Berning Robots by Michael Long, on Flickr

Berning Robot II on the left, and a Robot IIa on the right. The II's slow shutter speeds are off, and the clockwork mechanism's got some problems (gummy lubricant?) and I'm not about to take it apart (I have another Robot II that's a bag of parts because I did just that). The Robot IIa is in perfect working order, other than the fact that it's missing its winding knob. I ordered one from DAG Camera (HOLY CRAP I FOUND A PLACE WITH ROBOT PARTS).

These little guys are kinda adorable half frame cameras, right? Well, you'd probably never guess that they were machine gun cameras on Messerschmitt BF-109s and I believe ME-262s in WWII. So this combines a few passions of mine: WWII, fighter planes, and cameras. Anyway, the clockwork mechanism allows it to be shot about 20-30 times on a single wind, doing everything from advancing film to cocking the shutter mechanism. '

Odd little fellas, but so cool. Wanted one for quite a while now, and NEVER expected to find the Robot II in a $1 bin (paid $15 for the IIa and $22 for the winding knob).


----------



## Derrel (Apr 28, 2016)

An old photo book I had as a kid was filled with fond references to the Robot cameras! The author was a major Robot fanboy...along with loving the miniature Tessina camera of the same general era.


----------



## timor (Apr 28, 2016)

Nice !


----------



## minicoop1985 (Apr 28, 2016)

A little update: Also got my hands on a set of the cartridges needed to USE this thing. I have a feeling it's going to be my new pocket point and shoot (sorta, point focus and shoot lol). I also have a coated Xenon for it, but that's got a little fungus growing.


----------



## dxqcanada (Apr 28, 2016)

$1 bin of old cameras !!! I wish I had a Dollar Store like that.
That would be a reason for me to move to America ... I'd buy the entire bin.


----------



## minicoop1985 (Apr 30, 2016)

Got some interesting comments while using this thing last evening. "There's no screen!" "Wait, it was used for WHAT?" Was definitely a conversation starter.

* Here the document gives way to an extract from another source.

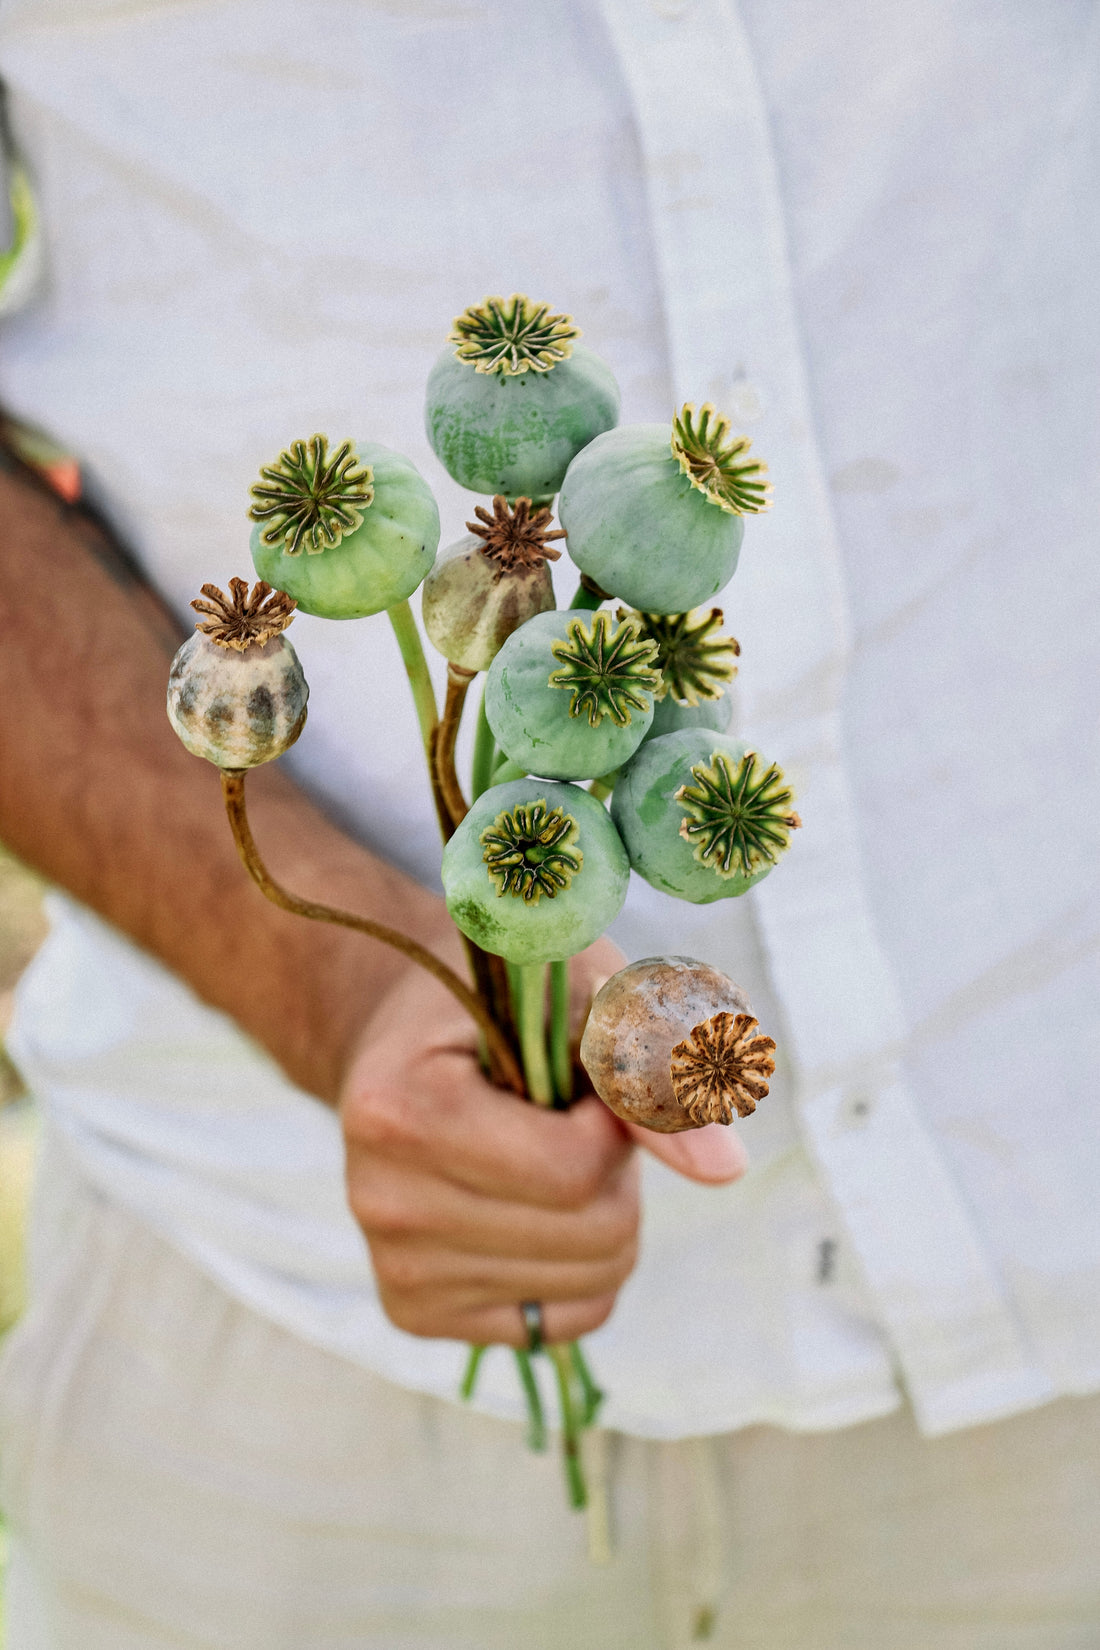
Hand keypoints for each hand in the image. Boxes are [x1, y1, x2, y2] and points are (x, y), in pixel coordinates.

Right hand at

Berning Robot IIa by Michael Long, on Flickr

Parts came in, and it's working great. Got a roll through it, and should have results Monday or Tuesday! I may be lucky and even have one or two in focus!


----------



## jcdeboever (Apr 30, 2016)

That is one interesting looking camera. Funky good looking. 

Sent from my XT1254 using Tapatalk


----------



## annamaria (Apr 30, 2016)

Cute cams, can't wait to see the results!


----------



## minicoop1985 (May 1, 2016)

They are kinda adorable, even considering their history. I'll post results as soon as I have some (tomorrow or Tuesday).


----------